**Tekstfragment**:
--------------------------------------------------

Uit de tekst van de art 61 Wet op de inkomstenbelasting en 23b Wet op de Vennootschapsbelasting en de verdere regeling in Hoofdstuk VA van deze wetten blijkt ten aanzien van de investeringsbijdragen - die als negatieve belasting moeten worden aangemerkt - eenzelfde stelsel geldt: ook zij vloeien rechtstreeks uit de wet voort, terwijl het opleggen van de aanslag niet anders is dan het vaststellen van het verschuldigde bedrag, dat in geval van toepasselijkheid van het tweede lid van evenbedoelde artikelen een door de Staat verschuldigd bedrag is."
Zie ook het arrest HR 26 juni 1998, NJ 1998, 745 waarin de Hoge Raad overwoog: "Een belastingschuld is een schuld die rechtstreeks voortvloeit uit de wet"
3.19
Onder verwijzing naar het arrest Kramer q.q./NMB stelt Bloembergen met betrekking tot uit de wet voortvloeiende periodieke betalingen, zoals uitkeringen op grond van sociale verzekeringen en individuele huursubsidies dat een vordering te dier zake pas ontstaat als de door de wet gestelde vereisten zijn vervuld. Dat brengt volgens Bloembergen voor uitkeringen op grond van sociale verzekeringen in het algemeen waarschijnlijk mede dat zij pas ontstaan als het betrokken tijdvak is afgesloten.15.
Een sociale uitkering wordt door Van Boom16. als toekomstig gekenmerkt, vanwege de verplichting voor de uitkeringsgerechtigde steeds aan de geldende verplichtingen/ voorwaarden te voldoen.
Tekstra merkt een sociale uitkering aan als een reeds ontstane vordering tot periodieke betalingen.17.
3.20
F.M. Noordam schrijft dat aanspraken op prestaties in het sociale zekerheidsrecht doorgaans van rechtswege ontstaan. Het moment waarop het recht op prestatie ontstaat, valt samen met dat waarop aan alle daarvoor bij of krachtens de wet gestelde voorwaarden is voldaan. Tot die voorwaarden behoort niet dat het uitvoeringsorgaan ter zake een beslissing heeft gegeven.18. Het recht om betaling te vorderen onstaat pas nadat het uitvoeringsorgaan, op de hoogte gesteld van de gepretendeerde aanspraak, heeft beslist dat aan de wettelijke voorwaarden voor het ontstaan is voldaan.19.
De Uitkeringswet
3.21
De rechtbank heeft in rechtsoverweging 3.3 van het bestreden vonnis de tekst van de Uitkeringswet, voorzover van belang, geciteerd. Ik herhaal art. 2 en 7 van de Uitkeringswet:20.
Art. 2
"De gewezen militair heeft met ingang van de dag, waarop zijn ontslag is ingegaan, tot de dag, waarop hij de leeftijd van 65 jaar bereikt, recht op een maandelijkse uitkering"

--------------------------------------------------

**Opdracht**:
Zet het juridische fragment over uit de wet voortvloeiende vorderingen voort, te beginnen na de laatste zin ervan. De gegevens hieronder hebben hiermee niets te maken.

**Getoonde gegevens**:
--------------------------------------------------

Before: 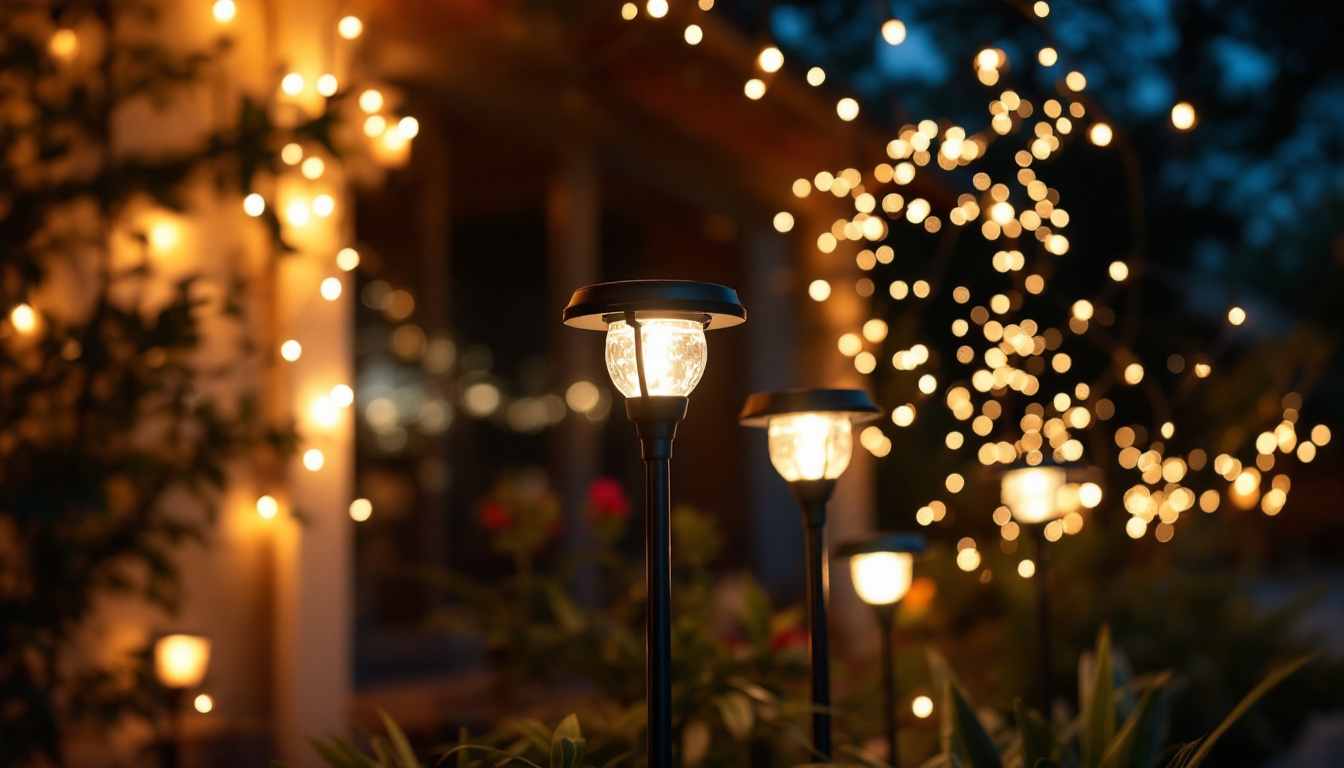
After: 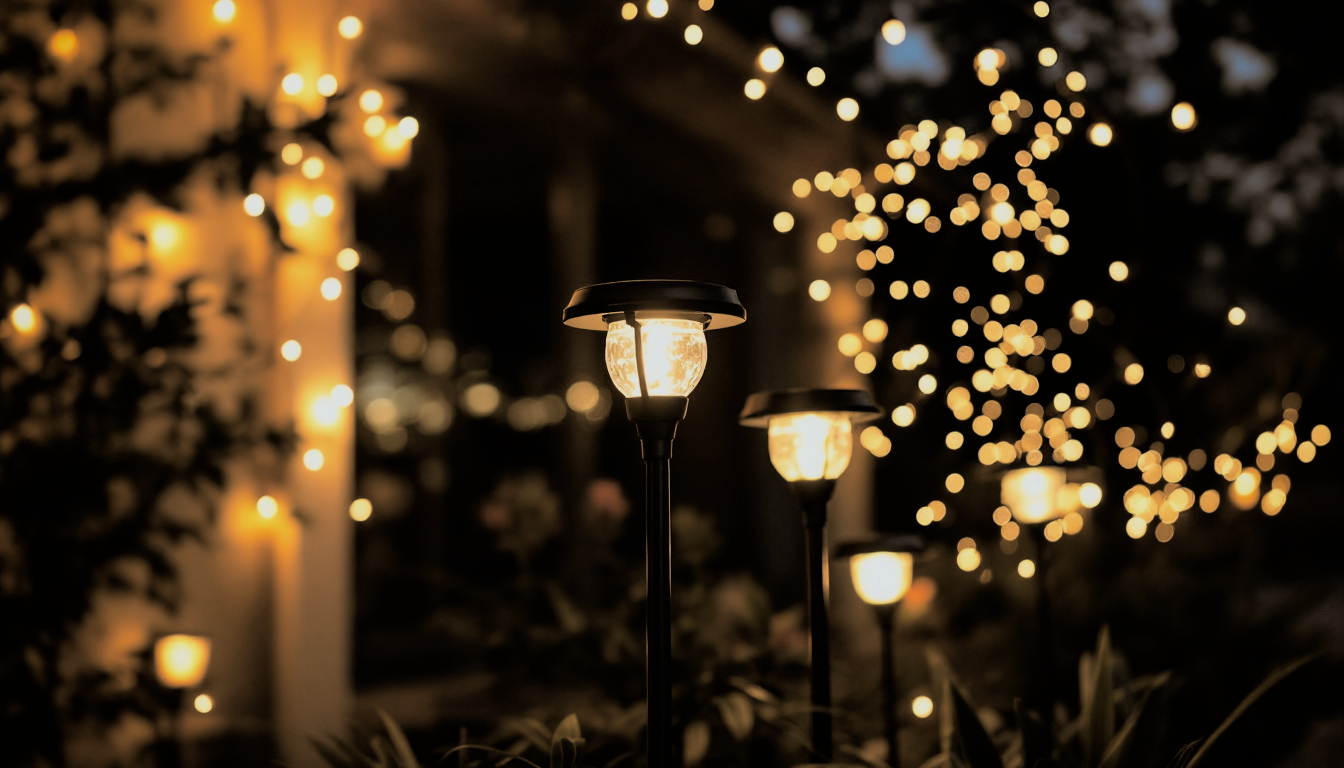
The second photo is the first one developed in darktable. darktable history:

--------------------------------------------------

**Antwoord**:
Art. 7
Het recht op uitkering vervalt:
- a.
indien aan de gewezen militair op grond van de Algemene militaire pensioenwet een pensioen wordt toegekend: met ingang van de dag, waarop dat pensioen ingaat;
(...)
- c.
indien de gewezen militair overlijdt: met ingang van de eerste dag volgende op die waarop het overlijden plaats vindt
2.
Ten aanzien van het recht op de uitkering is voorts hoofdstuk I van de Algemene militaire pensioenwet van overeenkomstige toepassing.
3.22
Art. 2 betekent m.i. dat op 1 augustus 1996 [betrokkene 1] recht heeft gekregen op de uitkering op grond van de Uitkeringswet. De vordering is ontstaan uit de wet: "de gewezen militair heeft (...) recht op een maandelijkse uitkering. [betrokkene 1] hoefde niet aan nadere voorwaarden te voldoen. Met het besluit van 4 oktober 1996 is de verplichting van USZO om uitkeringen aan [betrokkene 1] te doen bevestigd.
De looptijd van de uitkering wordt door de wet bepaald: vanaf het moment van het ontslag tot 65ste verjaardag.21.
3.23
Het centrale argument van de rechtbank in rechtsoverweging 3.7 dat de betalingsverplichting slechts maandelijks ontstaat als zich geen omstandigheden als bedoeld in art. 7 lid 1 voordoen is niet sterk. Art. 7 veronderstelt dat een recht op uitkering bestaat; het vervalt als zich een van de daar genoemde situaties voordoet. Met andere woorden: het recht op uitkering vervalt op gronden genoemd in artikel 7 Uitkeringswet en bestaat dus wel reeds daarvoor.22. In de gedachtegang van de rechtbank zou art. 7 niet moeten spreken van "Het recht op de uitkering vervalt: (...)", maar bijv. "Een recht op een uitkering wordt niet toegekend: (...)"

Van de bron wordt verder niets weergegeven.